» Exercise text

┌──

# block head lab



## pigeon man (Feb 17, 2010)

i know this is a gsd site but maybe someone knows someone who would be interested in a 120 lb. yellow block head lab he is 5 years old.. the reson for this is my next door neighbor died and now his wife is never home she goes away ALOT .. and the dog cries a lot well yesterday when she was leaving AGAIN i stopped her car and said maybe it would be better off if she gave the dog up.. i know she will agree to this sooooo if you know someone please let me know stan


----------



## Rerun (Feb 27, 2006)

What on earth?

Your neighbor just lost her husband and now you're telling her she should get rid of her dog? How is this your place??

She hasn't even agreed to adopt the dog out and you're already putting it on the internet.

You are aware some people have to work, right? They leave the house - daily - and their dogs live perfectly happy healthy lives! Those same people also sometimes have a social life, and errands, and family. Contrary to what some here may believe, well only one that I've actually read, people that work and have a life outside their dog can still be great dog owners.

└──

» Prompt A
In the forum thread, which things does Rerun's post say working people also sometimes have?
The forum thread and the rows beneath it are unrelated.

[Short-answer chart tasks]
┌──

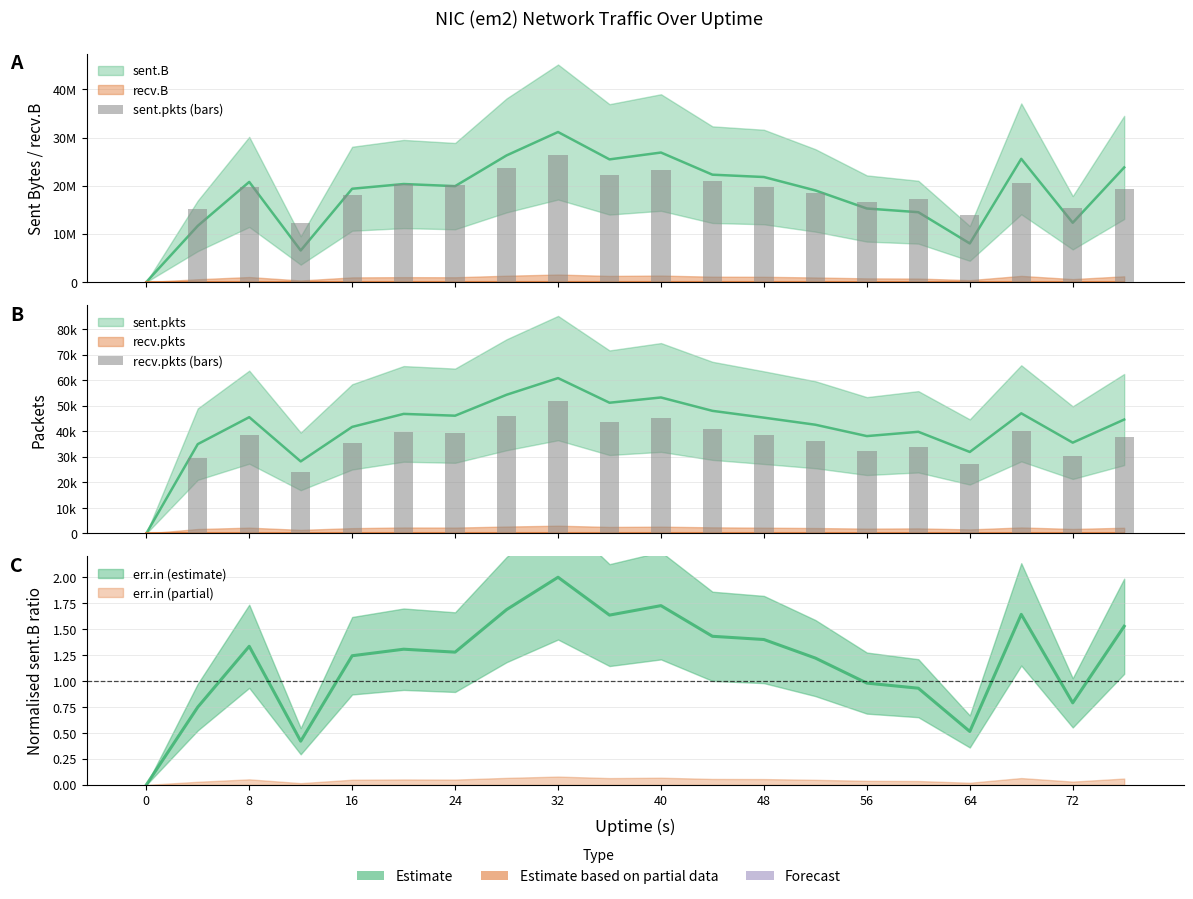

Are the bars horizontal?

No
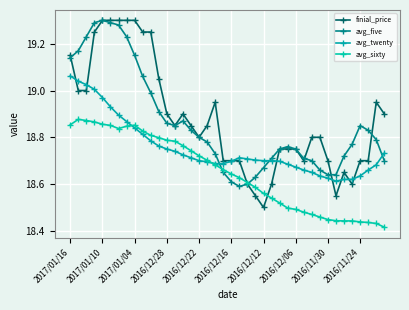

How many series are shown in this chart?

4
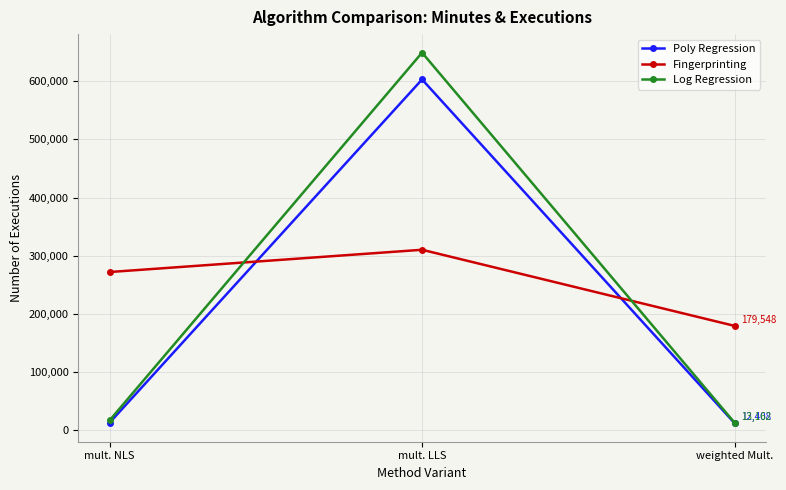

At which category is the sum across all series the highest?

mult. LLS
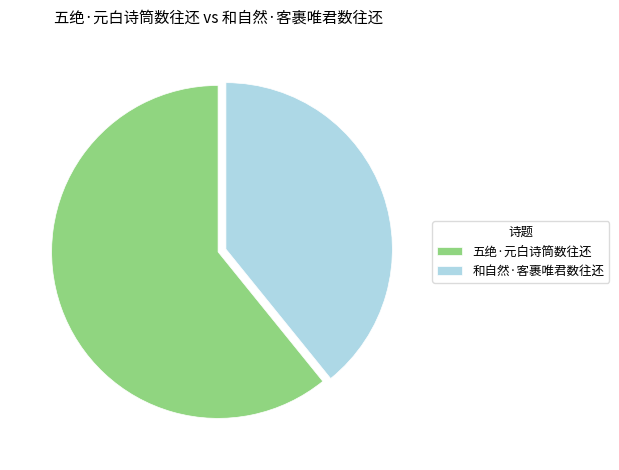

Rank the categories by value from lowest to highest.

和自然·客裹唯君数往还, 五绝·元白诗筒数往还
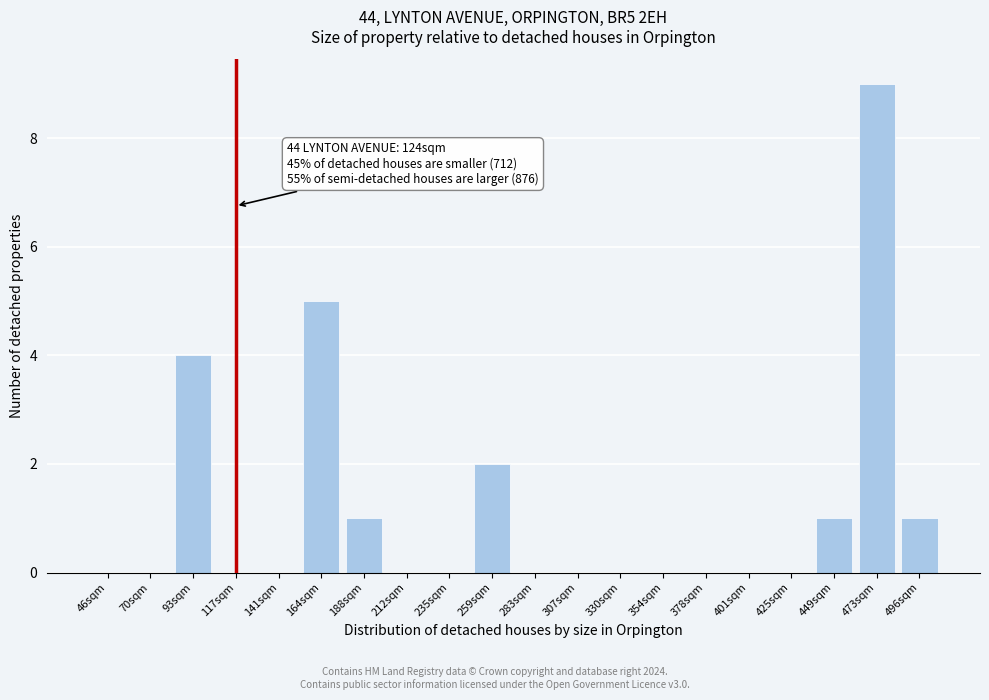

Reading left to right, extract all data points from this chart.

46sqm=0	70sqm=0	93sqm=4	117sqm=0	141sqm=0	164sqm=5	188sqm=1	212sqm=0	235sqm=0	259sqm=2	283sqm=0	307sqm=0	330sqm=0	354sqm=0	378sqm=0	401sqm=0	425sqm=0	449sqm=1	473sqm=9	496sqm=1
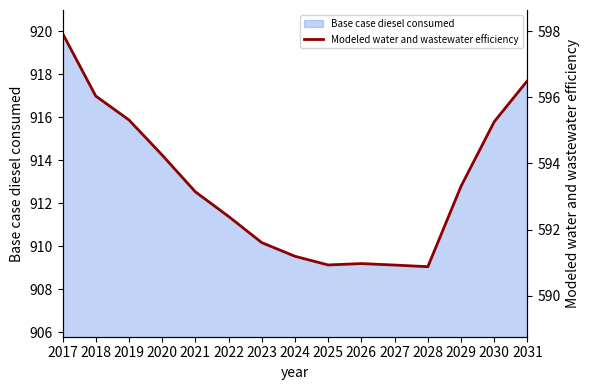

Where is the first local minimum?

2025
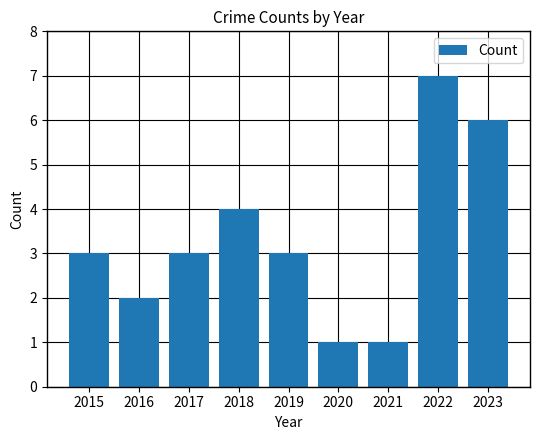

Reading right to left, list all the values displayed in this chart.

2023=6	2022=7	2021=1	2020=1	2019=3	2018=4	2017=3	2016=2	2015=3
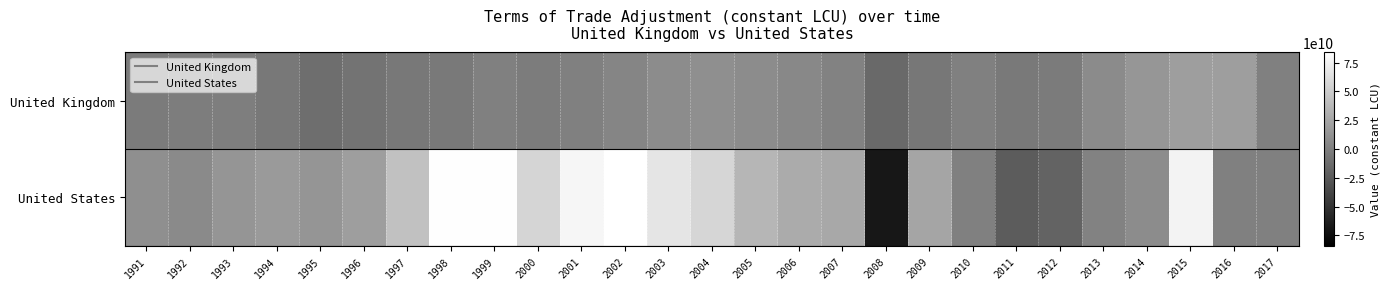

Which series has the largest total across all categories?

United States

└──

» Prompt B
In the rows, copy everything from the start through the line containing "Reading left to", and replace "chart" with "graph" throughout. Leave out the pictures.

» Worked solution A
A social life, errands, and family.

» Worked solution B
Are the bars horizontal?

No

How many series are shown in this graph?

4

At which category is the sum across all series the highest?

mult. LLS

Rank the categories by value from lowest to highest.

和自然·客裹唯君数往还, 五绝·元白诗筒数往还

Reading left to right, extract all data points from this graph.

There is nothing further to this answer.